## [Check your understanding]
A - Decide whether each statement (i)–(iii) agrees with the passage on the 1st Minnesota Cavalry Regiment. Answer yes or no for each, and quote the words from the passage that decide it.
(i) The regiment served only in Minnesota and the Dakota Territory.
(ii) The Battle of Big Mound took place on July 28.
(iii) Men from the Renville Rangers militia joined the company raised from Faribault County.
B - Using the passage on the 1st Minnesota Cavalry Regiment, answer the questions below, one line each.
(i) What other name was the regiment known by?
(ii) At which place did the men from the Renville Rangers militia volunteer?
(iii) Where was the 1st Battalion on duty while the rest of the regiment was at Fort Snelling?

## [Text shown]
The 1st Minnesota Cavalry Regiment, also known as the Mounted Rangers, was a Minnesota USV mounted infantry regiment that served in the Union Army during the American Civil War.

The companies of the regiment were initially mustered in between October and December 1862 at St. Cloud, St. Peter and Fort Snelling for three month's service which was extended to a year. Thirty to forty men from the Renville Rangers militia volunteered at Fort Snelling when their militia was decommissioned by joining the company raised from Faribault County. The Minnesota Mounted Rangers served entirely in Minnesota and the Dakota Territory in response the hostile Santee Sioux. The men were mustered out between October and December 1863.

== Service history ==
Organized at St. Cloud, St. Peters and Fort Snelling, Minnesota from October 9 to December 30, 1862. Organized for frontier duty against Indians. 1st Battalion engaged in frontier duty till June, 1863. Sibley's Expedition against Indians in Dakota Territory June 16-September 14. Battle of Big Mound, D. T., July 24. Dead Buffalo Lake July 26. Stony Lake July 28. Missouri River July 28-30. 1st Battalion on duty at Fort Ripley, and rest of Regiment at Fort Snelling, Minn., till December. Mustered out October 20 to December 7, 1863.

## [Excerpted records]
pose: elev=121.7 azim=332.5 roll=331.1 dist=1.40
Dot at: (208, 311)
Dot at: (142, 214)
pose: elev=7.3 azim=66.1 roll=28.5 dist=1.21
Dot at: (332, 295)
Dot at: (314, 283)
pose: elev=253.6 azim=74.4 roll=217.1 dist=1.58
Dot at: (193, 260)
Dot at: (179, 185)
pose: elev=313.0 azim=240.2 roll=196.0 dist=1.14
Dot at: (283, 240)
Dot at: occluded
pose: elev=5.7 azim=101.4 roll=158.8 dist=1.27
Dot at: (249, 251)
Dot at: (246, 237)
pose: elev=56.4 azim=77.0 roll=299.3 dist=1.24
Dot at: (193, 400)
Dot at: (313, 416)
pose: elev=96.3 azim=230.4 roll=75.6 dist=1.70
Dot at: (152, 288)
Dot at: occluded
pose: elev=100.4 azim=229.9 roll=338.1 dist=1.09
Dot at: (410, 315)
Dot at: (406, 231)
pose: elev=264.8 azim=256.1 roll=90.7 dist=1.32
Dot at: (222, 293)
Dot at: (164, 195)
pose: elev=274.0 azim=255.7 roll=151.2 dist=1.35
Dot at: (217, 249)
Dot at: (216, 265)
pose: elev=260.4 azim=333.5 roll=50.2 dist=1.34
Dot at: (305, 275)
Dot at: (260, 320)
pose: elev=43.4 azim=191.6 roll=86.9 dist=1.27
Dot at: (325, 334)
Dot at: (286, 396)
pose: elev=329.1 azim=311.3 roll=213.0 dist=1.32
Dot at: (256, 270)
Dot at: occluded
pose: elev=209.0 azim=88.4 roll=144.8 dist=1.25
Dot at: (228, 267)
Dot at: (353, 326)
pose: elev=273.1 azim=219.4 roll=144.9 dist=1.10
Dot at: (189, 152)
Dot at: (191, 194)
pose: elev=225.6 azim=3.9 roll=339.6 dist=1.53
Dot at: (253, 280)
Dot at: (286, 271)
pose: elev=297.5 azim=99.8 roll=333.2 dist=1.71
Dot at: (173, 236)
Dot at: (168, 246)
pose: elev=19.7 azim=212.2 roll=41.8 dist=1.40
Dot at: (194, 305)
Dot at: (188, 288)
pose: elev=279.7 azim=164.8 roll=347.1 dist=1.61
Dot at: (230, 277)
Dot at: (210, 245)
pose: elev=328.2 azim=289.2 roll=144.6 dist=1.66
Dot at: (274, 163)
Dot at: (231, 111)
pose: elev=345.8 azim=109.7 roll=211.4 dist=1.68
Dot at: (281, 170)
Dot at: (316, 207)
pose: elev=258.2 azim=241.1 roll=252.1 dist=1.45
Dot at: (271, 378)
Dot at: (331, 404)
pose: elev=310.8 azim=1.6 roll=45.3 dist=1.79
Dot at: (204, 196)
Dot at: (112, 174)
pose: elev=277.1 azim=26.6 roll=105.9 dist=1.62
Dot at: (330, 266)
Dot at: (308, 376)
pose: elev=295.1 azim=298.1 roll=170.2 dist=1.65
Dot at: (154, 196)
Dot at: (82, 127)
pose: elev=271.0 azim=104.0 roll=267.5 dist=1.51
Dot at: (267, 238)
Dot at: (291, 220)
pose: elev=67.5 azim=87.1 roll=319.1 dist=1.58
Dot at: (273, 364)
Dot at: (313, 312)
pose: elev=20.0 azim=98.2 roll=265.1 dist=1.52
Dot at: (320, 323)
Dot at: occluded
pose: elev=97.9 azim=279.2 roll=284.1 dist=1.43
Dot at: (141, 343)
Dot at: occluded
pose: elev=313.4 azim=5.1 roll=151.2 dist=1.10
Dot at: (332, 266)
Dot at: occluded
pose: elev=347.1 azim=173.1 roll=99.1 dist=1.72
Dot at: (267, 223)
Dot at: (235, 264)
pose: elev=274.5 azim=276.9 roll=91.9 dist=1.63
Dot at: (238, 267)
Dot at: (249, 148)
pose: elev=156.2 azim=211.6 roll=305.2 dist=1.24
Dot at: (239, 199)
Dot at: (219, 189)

## [Answers provided]
A -
(i) Yes: "served entirely in Minnesota and the Dakota Territory"
(ii) No: "Battle of Big Mound, D. T., July 24."
(iii) Yes: "Thirty to forty men from the Renville Rangers militia volunteered at Fort Snelling when their militia was decommissioned by joining the company raised from Faribault County."

B -
(i) The Mounted Rangers
(ii) Fort Snelling
(iii) Fort Ripley